Artwork by Les Edwards

    This is top-shelf GNS all the way. Filled with detestable people that have horrible, gory things happen to them. You really can’t ask for more.

    nvercurie is a tiny village buried in the Scottish Highlands. The people there like… no, demand their privacy and plan on keeping outsiders out. Doug Geddis decides to build a few chalets on his property, much to the consternation of his fellow villagers. You see, Invercurie has a secret living up in the mountains, and they’d like to keep it hidden. But, of course, tourists do start to show up to Geddis’s chalets and despite warnings from the short-tempered locals, the outsiders hike up into the mountains. And that’s where the cannibals live.

    A man and his 19-year-old arm candy, a dysfunctional family of four (and their doomed dog), and a young couple making their first getaway: these are the folks who rented the chintzy chalets and might live to regret it. The mutated cannibal folks visit in the night and yum, that human meat is the tastiest of all. Smith doesn’t shy away from anything in the telling of this tale. The gore is nauseating (i.e. wonderful), and you can almost really smell the caves that the cannibals dwell in.

GNS does his usual expert job on setting the stage. The village is a very real place and the mountains around it are very easy to put yourself right into. The sketchy chalets couldn’t keep out a raccoon, much less a pack of hungry cannibals. Despite the spacious outdoor setting, a real sense of claustrophobia is achieved. Those cannibals are stealthy. I wonder how many readers would agree with me that GNS purposely set up this narrative with a Psycho-like structure.

Cannibals was first published in 1986 by Arrow Books with a somewhat dull cover of what looks like a dog’s snout. When they reissued it in 1988, they wisely changed it over to a great Les Edwards painting, one that respectfully depicts the cannibals as described in Smith’s prose. That cover was retained for Sheridan’s third printing, I’m happy to say. Smith plus Edwards equals perfection. This one comes highly recommended.

The less effective cover for Arrow's first edition.

Saturday, March 26, 2022

The Wood by Guy N. Smith



The Wood
by Guy N. Smith
1985 New English Library
Paperback, 171 pages


A little something different from the master. While he is untouchable with nature-strikes-back novels, it is always interesting to read Smith step outside his comfort zone and stretch his imagination. The Wood isn’t perfect, but GNS always spins a powerful tale and this book goes by very quickly.

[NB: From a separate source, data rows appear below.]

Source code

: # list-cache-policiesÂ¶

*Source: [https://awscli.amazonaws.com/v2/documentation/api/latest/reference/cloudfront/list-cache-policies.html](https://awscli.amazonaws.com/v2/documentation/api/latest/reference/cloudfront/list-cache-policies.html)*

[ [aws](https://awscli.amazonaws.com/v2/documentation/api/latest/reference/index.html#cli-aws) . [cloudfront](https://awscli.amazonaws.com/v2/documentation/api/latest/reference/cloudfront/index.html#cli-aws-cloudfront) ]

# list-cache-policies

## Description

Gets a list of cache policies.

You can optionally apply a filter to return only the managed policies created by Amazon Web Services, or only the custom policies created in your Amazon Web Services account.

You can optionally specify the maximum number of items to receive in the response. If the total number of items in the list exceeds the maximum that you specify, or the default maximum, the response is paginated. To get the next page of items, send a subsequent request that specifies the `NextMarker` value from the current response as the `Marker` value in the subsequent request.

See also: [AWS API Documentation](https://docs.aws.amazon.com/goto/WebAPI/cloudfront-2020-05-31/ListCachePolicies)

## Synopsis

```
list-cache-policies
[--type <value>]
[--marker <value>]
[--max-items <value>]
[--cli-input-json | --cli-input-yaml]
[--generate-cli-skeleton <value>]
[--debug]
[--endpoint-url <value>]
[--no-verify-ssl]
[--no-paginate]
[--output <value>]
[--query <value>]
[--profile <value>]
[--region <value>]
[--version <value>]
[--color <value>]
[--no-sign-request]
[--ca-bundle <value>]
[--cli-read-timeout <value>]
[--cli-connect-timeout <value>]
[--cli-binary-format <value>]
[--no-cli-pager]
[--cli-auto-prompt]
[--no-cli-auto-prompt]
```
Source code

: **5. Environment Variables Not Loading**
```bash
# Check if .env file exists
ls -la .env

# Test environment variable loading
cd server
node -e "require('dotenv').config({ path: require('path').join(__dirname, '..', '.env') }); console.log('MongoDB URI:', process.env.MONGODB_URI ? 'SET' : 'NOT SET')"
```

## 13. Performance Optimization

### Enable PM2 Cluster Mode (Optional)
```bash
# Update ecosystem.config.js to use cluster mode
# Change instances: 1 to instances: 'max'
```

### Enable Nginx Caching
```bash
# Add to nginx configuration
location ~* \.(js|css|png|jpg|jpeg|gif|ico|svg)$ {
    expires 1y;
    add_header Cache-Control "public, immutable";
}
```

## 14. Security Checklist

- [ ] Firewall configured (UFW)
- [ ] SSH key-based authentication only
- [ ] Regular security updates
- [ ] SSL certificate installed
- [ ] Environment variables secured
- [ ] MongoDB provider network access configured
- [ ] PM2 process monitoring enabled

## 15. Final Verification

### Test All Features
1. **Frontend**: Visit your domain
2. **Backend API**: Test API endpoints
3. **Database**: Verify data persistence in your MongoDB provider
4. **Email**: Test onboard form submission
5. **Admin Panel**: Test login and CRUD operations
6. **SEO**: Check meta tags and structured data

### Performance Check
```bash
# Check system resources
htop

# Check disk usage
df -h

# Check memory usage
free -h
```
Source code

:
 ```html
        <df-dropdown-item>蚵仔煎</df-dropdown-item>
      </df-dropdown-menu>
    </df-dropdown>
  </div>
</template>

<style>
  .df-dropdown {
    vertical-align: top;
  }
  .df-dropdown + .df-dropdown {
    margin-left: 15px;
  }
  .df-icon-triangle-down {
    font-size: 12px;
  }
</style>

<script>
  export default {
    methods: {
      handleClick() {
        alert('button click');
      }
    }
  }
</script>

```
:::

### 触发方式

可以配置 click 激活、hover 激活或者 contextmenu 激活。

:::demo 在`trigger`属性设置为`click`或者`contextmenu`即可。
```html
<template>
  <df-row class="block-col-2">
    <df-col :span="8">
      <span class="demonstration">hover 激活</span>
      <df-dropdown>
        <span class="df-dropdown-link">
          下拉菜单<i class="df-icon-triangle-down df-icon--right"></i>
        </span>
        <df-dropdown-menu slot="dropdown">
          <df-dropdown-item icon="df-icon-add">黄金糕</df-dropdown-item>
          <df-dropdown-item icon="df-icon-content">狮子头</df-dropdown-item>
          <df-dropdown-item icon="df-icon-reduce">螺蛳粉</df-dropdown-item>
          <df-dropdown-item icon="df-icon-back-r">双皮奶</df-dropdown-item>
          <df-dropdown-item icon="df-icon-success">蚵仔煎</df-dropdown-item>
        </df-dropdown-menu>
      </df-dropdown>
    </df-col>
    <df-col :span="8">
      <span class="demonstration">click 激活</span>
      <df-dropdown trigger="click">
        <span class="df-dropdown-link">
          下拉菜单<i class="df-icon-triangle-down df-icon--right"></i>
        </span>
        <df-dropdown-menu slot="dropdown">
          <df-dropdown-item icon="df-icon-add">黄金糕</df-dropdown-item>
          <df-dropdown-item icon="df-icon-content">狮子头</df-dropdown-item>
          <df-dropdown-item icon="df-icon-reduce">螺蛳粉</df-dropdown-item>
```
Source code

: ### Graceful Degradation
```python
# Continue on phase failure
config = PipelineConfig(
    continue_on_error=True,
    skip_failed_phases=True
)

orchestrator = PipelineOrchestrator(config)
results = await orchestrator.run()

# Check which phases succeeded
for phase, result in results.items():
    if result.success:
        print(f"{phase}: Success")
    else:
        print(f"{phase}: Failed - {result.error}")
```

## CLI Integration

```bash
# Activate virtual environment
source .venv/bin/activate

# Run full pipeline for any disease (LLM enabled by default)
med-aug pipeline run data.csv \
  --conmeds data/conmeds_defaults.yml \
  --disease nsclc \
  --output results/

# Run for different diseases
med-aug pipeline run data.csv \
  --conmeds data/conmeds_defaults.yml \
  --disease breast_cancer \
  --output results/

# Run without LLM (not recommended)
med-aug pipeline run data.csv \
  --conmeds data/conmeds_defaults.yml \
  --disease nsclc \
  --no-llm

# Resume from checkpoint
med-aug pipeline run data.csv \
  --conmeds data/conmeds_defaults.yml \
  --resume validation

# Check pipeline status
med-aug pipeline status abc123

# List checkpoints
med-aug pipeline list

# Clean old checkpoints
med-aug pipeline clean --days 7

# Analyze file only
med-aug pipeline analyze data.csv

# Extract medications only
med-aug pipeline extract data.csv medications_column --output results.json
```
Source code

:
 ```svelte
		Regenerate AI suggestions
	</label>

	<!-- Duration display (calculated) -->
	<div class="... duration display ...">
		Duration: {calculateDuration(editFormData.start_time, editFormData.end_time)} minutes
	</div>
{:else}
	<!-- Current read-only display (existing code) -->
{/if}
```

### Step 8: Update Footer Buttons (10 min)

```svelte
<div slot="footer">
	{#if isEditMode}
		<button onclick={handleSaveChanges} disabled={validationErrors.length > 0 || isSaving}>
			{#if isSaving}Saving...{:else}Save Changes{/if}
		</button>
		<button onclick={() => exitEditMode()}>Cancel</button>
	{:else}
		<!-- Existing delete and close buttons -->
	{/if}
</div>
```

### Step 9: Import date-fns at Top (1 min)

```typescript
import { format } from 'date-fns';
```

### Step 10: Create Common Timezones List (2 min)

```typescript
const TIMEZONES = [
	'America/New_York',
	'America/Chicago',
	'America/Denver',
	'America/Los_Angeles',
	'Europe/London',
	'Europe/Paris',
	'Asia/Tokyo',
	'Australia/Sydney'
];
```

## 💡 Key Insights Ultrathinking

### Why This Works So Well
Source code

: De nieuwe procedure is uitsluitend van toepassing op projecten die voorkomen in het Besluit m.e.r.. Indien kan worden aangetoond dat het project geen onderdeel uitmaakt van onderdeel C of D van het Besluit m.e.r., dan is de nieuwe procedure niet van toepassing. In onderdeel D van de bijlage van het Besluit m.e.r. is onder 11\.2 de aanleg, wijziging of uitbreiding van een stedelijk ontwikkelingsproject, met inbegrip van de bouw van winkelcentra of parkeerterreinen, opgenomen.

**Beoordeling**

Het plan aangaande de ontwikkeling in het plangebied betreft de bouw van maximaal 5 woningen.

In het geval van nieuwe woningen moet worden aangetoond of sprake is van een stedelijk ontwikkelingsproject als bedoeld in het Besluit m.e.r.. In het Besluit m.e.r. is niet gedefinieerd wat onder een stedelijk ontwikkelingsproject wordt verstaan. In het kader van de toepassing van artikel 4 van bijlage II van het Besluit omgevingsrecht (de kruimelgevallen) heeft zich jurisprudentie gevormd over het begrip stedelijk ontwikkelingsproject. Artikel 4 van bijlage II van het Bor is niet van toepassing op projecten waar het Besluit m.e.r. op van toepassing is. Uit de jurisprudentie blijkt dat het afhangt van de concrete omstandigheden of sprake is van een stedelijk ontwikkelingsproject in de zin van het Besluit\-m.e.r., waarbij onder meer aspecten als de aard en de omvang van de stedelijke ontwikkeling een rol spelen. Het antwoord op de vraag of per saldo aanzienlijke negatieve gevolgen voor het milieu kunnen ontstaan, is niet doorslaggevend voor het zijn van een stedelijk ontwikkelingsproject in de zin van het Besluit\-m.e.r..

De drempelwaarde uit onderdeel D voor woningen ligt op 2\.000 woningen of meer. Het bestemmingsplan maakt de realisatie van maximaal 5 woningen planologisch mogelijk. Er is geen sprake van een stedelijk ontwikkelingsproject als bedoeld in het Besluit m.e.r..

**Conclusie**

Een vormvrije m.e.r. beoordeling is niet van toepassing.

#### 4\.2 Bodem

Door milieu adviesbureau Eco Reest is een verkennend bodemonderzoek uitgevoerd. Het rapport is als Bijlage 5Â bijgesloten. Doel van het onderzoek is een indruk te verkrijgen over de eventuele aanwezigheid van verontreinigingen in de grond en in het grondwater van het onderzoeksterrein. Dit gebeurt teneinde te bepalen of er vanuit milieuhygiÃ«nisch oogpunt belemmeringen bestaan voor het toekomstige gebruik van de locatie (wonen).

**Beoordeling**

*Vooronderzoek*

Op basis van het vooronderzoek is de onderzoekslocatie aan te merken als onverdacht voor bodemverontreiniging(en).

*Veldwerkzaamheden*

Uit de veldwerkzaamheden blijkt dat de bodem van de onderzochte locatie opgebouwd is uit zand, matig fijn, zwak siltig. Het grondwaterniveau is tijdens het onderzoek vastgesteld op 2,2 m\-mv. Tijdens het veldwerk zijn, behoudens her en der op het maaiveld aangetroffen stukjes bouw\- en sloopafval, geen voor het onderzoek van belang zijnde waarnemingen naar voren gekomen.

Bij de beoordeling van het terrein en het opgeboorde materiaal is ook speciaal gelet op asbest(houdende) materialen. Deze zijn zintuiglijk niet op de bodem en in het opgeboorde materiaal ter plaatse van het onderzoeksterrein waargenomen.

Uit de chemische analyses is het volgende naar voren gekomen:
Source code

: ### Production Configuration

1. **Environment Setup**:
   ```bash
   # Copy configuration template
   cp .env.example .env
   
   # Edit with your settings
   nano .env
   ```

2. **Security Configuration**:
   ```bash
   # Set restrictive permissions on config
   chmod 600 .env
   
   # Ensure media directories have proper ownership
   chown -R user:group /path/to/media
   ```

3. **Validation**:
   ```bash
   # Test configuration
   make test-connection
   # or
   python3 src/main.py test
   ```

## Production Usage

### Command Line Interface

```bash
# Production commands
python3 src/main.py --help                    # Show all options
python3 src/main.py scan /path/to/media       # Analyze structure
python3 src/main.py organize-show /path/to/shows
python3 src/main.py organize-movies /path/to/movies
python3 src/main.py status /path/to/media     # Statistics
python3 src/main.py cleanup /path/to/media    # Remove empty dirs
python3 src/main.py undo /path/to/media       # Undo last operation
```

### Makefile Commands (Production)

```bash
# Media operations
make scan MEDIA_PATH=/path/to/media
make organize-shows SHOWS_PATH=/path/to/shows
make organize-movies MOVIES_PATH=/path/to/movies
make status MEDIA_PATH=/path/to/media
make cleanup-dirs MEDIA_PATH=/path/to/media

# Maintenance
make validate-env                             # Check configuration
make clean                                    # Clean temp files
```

Beware Droy Wood when the mist comes in from the sea…

Droy Wood stood between the town and the sea and everybody avoided it. Lots of shit went down there through the years and the past never really went away. The Wood is technically a ghost story… characters from the past who met their demise in the woods hanging around to terrorize and kill the living who are unlucky enough to venture into the woods on a misty night.

Sure, some of this sounds pretty familiar (can you say The Fog?) and despite Smith’s descriptions of the horrors within the woods, the specters really take a back seat to the modern day horror that sets the story into motion, i.e. a rapist/ murderer’s abduction of a woman on a dark, lonely road. It’s hard to take the Nazi ghost and old-timey apparitions in pantaloons too seriously after that grueling scene.

But with the victims, the rapist, ghosts, mind control, dank bogs, befuddled police and small-town fears, there is a lot to keep you going in this book. It’s not as satisfying as a giant cancerous crab, but The Wood  has a lot to offer when you’re in the mood for something different. Be sure to grab the New English Library edition with the nice Les Edwards cover!